I studied music and Russian studies at Rochester as an undergrad and then did a Fulbright year in Russia. When I came back to Eastman for the PhD program in musicology, I didn’t even know there was a field called sound studies. I had never heard of that. Fortunately, in our first-year graduate student seminar, our professor. Lisa Jakelski, took us through things like gender and music, sexuality and music, race in music—and we had a day on sound studies.

I had just come back from a year in Siberia, and I remember walking around my hometown and having to stop because I heard the sound of crickets. I hadn’t heard that the entire time I was in Siberia. The period of absence really reinforced that sound and made it quite loud, so to speak. So as we were going through the literature on sound studies, all I could think was how sound could place me not only physically but also temporally.

We become conditioned to different listening contexts, and they become part of who we are and how we ground ourselves in a moment in space. When I teach sound studies, I challenge students to go about their business without listening to music and just to listen. What things do they hear? Walking down the street, do they hear construction? How do they know when to cross the street? Is it just by looking at the light that tells you to walk, or is it also from hearing the sound of beeping? Likewise, technologies like Facebook and iPhones use specific sounds for messages and texts. That’s very much a conscious decision on the part of the companies to brand their sonic identity.

Music and sound can tell us a very different story about moments in history than looking at the material or the visual can. I’m researching sonic culture in the Soviet Union, and narratives have really coalesced around material and visual culture. Americans are familiar with the Kitchen Debate—that iconic image of Richard Nixon and Nikita Khrushchev debating the merits of capitalism versus communism while standing outside a model kitchen with fancy American appliances. Who’s got the bigger kitchen, who’s got the nicer appliances?

Looking at the sonic side of things, if you look at what Soviet citizens are writing and saying about improved appliances like televisions, radios, and record players, you start to see a narrative about a brand-new listening etiquette. People were saying, “We’re glad for the material reforms, but how do we actually be respectful, sonically?” What they often argued was that the Soviet Union was supposed to have a commitment to the health and welfare of the masses that capitalist countries did not. New York was a very popular foil, as “the city that never sleeps.” That’s not healthy. So the view was, how do we have progress but with an awareness of social impact.

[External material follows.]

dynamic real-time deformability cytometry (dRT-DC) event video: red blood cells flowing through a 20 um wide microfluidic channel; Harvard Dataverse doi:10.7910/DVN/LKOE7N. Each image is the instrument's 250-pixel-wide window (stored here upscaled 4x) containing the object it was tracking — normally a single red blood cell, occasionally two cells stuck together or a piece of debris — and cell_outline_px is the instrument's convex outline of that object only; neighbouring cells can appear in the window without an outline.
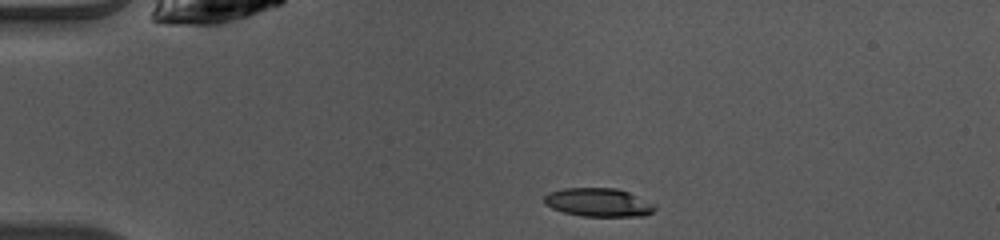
{"species": "common noctule bat (a hibernating species)", "species_latin": "Nyctalus noctula", "temperature_condition": "warm", "stored_images_in_passage": 39, "camera_frame_rate_fps": 3000, "um_per_image_px": 0.085, "animal": {"sex": "female", "body_mass_g": 10.0, "forearm_length_mm": 53.1}, "frame": {"image": 1, "passage_image": 1, "time_ms": 0.0, "image_size_px": [1000, 240], "cell_outline_px": [[656, 208], [652, 212], [644, 216], [580, 216], [564, 212], [552, 208], [544, 204], [544, 196], [548, 192], [564, 188], [616, 188], [628, 192], [656, 204]], "centroid_in_image_um": [50.86, 17.2], "position_along_channel_um": 34.1, "area_um2": 18.44}}
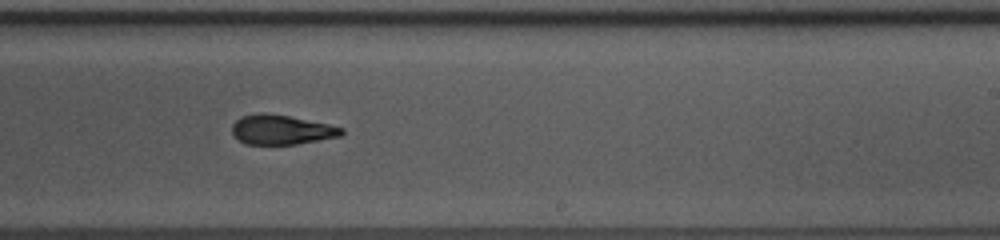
{"frame": {"image": 2, "passage_image": 21, "time_ms": 6.667, "image_size_px": [1000, 240], "cell_outline_px": [[344, 132], [340, 136], [296, 144], [244, 144], [232, 132], [232, 124], [240, 116], [260, 112], [288, 116], [328, 124], [344, 128]], "centroid_in_image_um": [23.9, 11.02], "position_along_channel_um": 265.1, "area_um2": 18.73}}
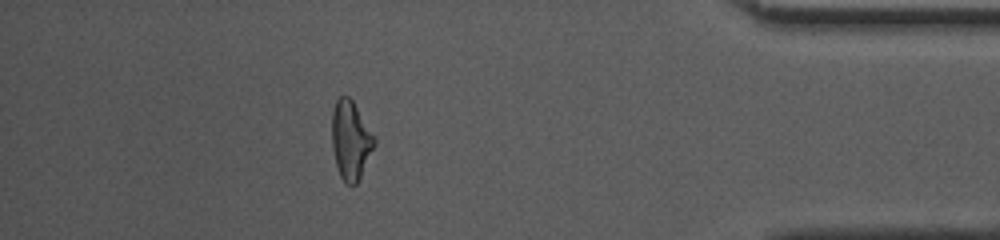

I don’t think there’s a single American sonic culture. But I absolutely do think there’s a growing concern for noise abatement in the United States. A growing group of scientists, architects, musicologists, and just ordinary people are calling attention to it. There are things within our control, like the volume on iPods. But many things are out of our control. Restaurants and bars are becoming much louder. There are studies that show that the louder the music at a bar, the more people drink. So some businesses play music more loudly so that people will spend more money.

I live near the [Rochester pub] Old Toad. If I want to have a meaningful conversation, it’s where I’ll go, more often than not. It’s a good little pub. And it’s quieter.